We read in the Book of Yirmiyahu[14]that as the Jews headed toward Egypt in the aftermath of Gedalya’s assassination, they made a stop near Bethlehem, where they consulted with the prophet for guidance (though in the end they ignored his instructions, as mentioned). Quite possibly, it was at this point that they passed the grave of their matriarch, who, seeing the last remnants of her children leaving their homeland, erupted in tearful prayer before the Heavenly Throne. Rachel’s tears were shed not as the Babylonian conquerors led the Jews from Jerusalem to Babylonia, but rather several months later, when the remaining Jewish population headed southward toward Egypt, passing by the gravesite of Rachel Imenu. This journey marked the end of organized Jewish life in Eress Yisrael, and this tragedy prompted our matriarch to cry before Gd on behalf of her children.

Kever Rachel in Modern Times

Over the centuries, as Jews began returning to Eress Yisrael, Kever Rachel became an important site of prayer. An Italian Jew named Meshulam da Volterra documented his experiences during a trip to the Holy Land in 1488, and described how Jews from Jerusalem would pray at the site of Kever Rachel. The Jews of Jerusalem were granted permission to enclose the site in the early 17thcentury, and the book Darche Sion, which describes Jewish life in Jerusalem at that time, tells that special prayers and celebrations were customarily held at Kever Rachel by large crowds of Jews during Hol Ha’mo’ed Succot and on Lag Ba’omer.

With the large waves of Jewish immigration to Eress Yisraelin the 19thcentury, Kever Rachel received greater attention, becoming, along with the Western Wall in nearby Jerusalem, one of the most important holy sites. Legendary Jewish philanthropist Sir Moses Montefiore (1784-1885) visited the tomb with his wife and prayed there in 1839, and would later sponsor the expansion of the building to accommodate the growing numbers of frequenters to the holy site.

Jewish prayer at Kever Rachel came to a screeching halt with the United Nations’ partition plan in 1947, which assigned Judea and Samaria – which includes Bethlehem – to the Arabs. On April 3, 1949, following Israel’s War of Independence, the fledgling Jewish State signed an armistice agreement with Jordan, the nation that occupied the West Bank, which explicitly guaranteed Israelis safe travel along the Bethlehem highway and access to holy sites.[15]Jordan, however, failed to honor this agreement, and throughout the 19 years it controlled the West Bank, it barred Jews from visiting Kever Rachel.

During this period, the Jordanians developed the area around the tomb, constructing homes and expanding the road, until eventually the area of Kever Rachel became the northern section of Bethlehem. And thus, the serene, pastoral setting of Rachel’s gravesite gave way to the commotion of a bustling Arab city.

Israel captured the West Bank from Jordan during its stunning victory in the Six Day War of 1967, seizing the city of Bethlehem on the second day of the war, on June 7. Throngs of Jews began flocking to the holy site, and it was reported that 45,000 visitors visited Kever Rachel on one day during Hol Ha’mo’ed Succot in 1967.

Raw data:
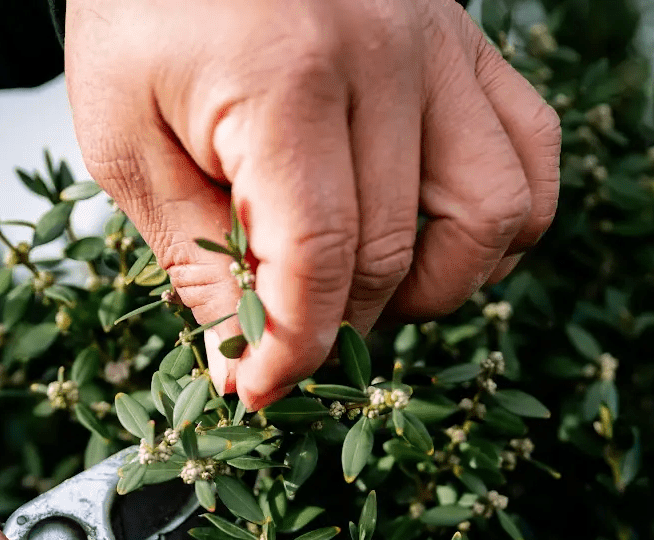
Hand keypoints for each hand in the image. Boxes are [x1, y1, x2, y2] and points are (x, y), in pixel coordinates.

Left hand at [66, 0, 559, 408]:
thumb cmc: (144, 8)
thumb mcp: (123, 136)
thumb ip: (190, 251)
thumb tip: (244, 358)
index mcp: (288, 80)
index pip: (318, 259)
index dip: (291, 348)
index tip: (257, 389)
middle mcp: (385, 57)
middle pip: (394, 250)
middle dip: (337, 324)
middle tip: (283, 336)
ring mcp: (441, 45)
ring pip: (498, 212)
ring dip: (439, 284)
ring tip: (364, 289)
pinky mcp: (468, 41)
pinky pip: (530, 151)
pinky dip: (501, 220)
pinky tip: (431, 238)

Brief: Retype the part of the passage on Kever Rachel starting with "Israel captured the" and going on through "Succot in 1967.".

Exercise result:
Israel captured the West Bank from Jordan during its stunning victory in the Six Day War of 1967, seizing the city of Bethlehem on the second day of the war, on June 7. Throngs of Jews began flocking to the holy site, and it was reported that 45,000 visitors visited Kever Rachel on one day during Hol Ha’mo’ed Succot in 1967.